Your assignment
Please return only the lines from the one holding "2) dark foliage tree [100,333,129,362]" through the one holding "football [371,273,392,294]", exactly as they appear in the records below, both ends included.

(Minified JSON responses)
####
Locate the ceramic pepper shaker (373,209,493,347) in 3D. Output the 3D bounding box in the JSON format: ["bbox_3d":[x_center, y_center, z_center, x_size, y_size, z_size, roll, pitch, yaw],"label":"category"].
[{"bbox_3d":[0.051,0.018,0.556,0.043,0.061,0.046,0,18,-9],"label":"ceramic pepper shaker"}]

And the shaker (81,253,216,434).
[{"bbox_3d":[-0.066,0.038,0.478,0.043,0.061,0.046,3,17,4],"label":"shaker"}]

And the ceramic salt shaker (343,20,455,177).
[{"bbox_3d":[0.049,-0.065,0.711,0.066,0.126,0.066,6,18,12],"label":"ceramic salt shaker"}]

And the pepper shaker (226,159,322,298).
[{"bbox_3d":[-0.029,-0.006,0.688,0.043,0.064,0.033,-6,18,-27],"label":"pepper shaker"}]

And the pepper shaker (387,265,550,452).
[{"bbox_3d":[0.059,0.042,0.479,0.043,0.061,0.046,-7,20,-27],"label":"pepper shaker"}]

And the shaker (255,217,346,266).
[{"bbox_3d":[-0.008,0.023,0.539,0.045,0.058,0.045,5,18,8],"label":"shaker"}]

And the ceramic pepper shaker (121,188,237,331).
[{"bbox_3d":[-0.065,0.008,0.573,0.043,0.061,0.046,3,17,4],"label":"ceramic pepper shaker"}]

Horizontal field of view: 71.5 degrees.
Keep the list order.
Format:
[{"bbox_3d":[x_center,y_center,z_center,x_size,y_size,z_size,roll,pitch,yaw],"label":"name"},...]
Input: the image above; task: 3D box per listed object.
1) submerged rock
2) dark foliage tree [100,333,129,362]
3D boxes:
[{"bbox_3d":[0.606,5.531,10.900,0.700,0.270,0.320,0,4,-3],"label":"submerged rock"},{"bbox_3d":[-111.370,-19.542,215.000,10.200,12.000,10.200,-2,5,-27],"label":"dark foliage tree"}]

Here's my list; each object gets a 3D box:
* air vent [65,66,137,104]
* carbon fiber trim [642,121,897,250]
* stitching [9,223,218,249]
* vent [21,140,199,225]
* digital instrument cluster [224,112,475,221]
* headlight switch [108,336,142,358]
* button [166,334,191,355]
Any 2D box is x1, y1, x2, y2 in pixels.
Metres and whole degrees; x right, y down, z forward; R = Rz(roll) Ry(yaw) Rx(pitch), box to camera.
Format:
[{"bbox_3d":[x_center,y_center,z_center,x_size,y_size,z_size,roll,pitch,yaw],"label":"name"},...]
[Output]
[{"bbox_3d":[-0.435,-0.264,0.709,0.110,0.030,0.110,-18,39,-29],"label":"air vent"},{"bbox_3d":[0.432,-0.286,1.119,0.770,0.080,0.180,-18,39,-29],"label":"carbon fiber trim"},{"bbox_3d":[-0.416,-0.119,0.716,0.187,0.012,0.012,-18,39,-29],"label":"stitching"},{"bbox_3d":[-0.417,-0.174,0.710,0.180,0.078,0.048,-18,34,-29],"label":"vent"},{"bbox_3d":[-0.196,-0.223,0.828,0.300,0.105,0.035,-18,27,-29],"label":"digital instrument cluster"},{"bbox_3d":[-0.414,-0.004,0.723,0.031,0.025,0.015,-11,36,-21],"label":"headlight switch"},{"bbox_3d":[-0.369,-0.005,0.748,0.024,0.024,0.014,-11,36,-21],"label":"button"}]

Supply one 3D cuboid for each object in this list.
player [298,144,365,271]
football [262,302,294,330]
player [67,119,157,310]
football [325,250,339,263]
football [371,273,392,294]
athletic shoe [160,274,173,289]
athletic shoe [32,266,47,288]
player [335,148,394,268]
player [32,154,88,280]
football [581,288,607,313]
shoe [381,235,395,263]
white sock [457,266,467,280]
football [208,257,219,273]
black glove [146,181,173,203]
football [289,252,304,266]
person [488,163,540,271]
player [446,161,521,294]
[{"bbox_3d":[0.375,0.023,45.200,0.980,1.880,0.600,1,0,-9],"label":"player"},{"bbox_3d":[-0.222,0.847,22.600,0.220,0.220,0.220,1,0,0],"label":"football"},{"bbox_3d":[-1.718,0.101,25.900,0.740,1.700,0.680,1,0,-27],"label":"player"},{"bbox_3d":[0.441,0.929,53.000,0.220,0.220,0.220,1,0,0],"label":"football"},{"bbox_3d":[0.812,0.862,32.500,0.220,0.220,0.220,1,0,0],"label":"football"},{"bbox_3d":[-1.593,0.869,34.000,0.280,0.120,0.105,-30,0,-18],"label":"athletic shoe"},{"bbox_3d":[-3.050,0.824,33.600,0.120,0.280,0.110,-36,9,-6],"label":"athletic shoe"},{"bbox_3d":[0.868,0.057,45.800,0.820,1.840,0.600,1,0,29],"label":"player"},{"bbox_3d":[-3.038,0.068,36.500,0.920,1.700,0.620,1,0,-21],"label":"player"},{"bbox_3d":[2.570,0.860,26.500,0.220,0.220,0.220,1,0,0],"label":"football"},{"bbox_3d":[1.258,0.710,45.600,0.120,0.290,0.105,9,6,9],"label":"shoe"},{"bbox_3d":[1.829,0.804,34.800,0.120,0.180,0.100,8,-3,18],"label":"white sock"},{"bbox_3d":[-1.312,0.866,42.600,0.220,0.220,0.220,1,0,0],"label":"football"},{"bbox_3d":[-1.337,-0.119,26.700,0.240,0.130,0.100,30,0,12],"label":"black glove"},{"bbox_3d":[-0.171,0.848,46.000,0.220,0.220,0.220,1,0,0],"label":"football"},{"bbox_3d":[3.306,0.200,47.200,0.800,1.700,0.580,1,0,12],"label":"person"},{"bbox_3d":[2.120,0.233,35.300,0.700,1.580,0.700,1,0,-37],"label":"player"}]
####
Result
2) dark foliage tree [100,333,129,362]
3D boxes:
[{"bbox_3d":[0.606,5.531,10.900,0.700,0.270,0.320,0,4,-3],"label":"submerged rock"},{"bbox_3d":[-111.370,-19.542,215.000,10.200,12.000,10.200,-2,5,-27],"label":"dark foliage tree"}]

Here's my list; each object gets a 3D box:
* air vent [65,66,137,104]
* carbon fiber trim [642,121,897,250]
* stitching [9,223,218,249]
* vent [21,140,199,225]
* digital instrument cluster [224,112,475,221]
* headlight switch [108,336,142,358]
* button [166,334,191,355]
Any 2D box is x1, y1, x2, y2 in pixels.
Metres and whole degrees; x right, y down, z forward; R = Rz(roll) Ry(yaw) Rx(pitch), box to camera.
Format:
[{"bbox_3d":[x_center,y_center,z_center,x_size,y_size,z_size,roll,pitch,yaw],"label":"name"},...]
[Output]
[{"bbox_3d":[-0.435,-0.264,0.709,0.110,0.030,0.110,-18,39,-29],"label":"air vent"},{"bbox_3d":[0.432,-0.286,1.119,0.770,0.080,0.180,-18,39,-29],"label":"carbon fiber trim"},{"bbox_3d":[-0.416,-0.119,0.716,0.187,0.012,0.012,-18,39,-29],"label":"stitching"},{"bbox_3d":[-0.417,-0.174,0.710,0.180,0.078,0.048,-18,34,-29],"label":"vent"},{"bbox_3d":[-0.196,-0.223,0.828,0.300,0.105,0.035,-18,27,-29],"label":"digital instrument cluster"},{"bbox_3d":[-0.414,-0.004,0.723,0.031,0.025,0.015,-11,36,-21],"label":"headlight switch"},{"bbox_3d":[-0.369,-0.005,0.748,0.024,0.024,0.014,-11,36,-21],"label":"button"}]

Supply one 3D cuboid for each object in this list.
player [298,144,365,271]
football [262,302,294,330]
player [67,119,157,310]
football [325,250,339,263]
football [371,273,392,294]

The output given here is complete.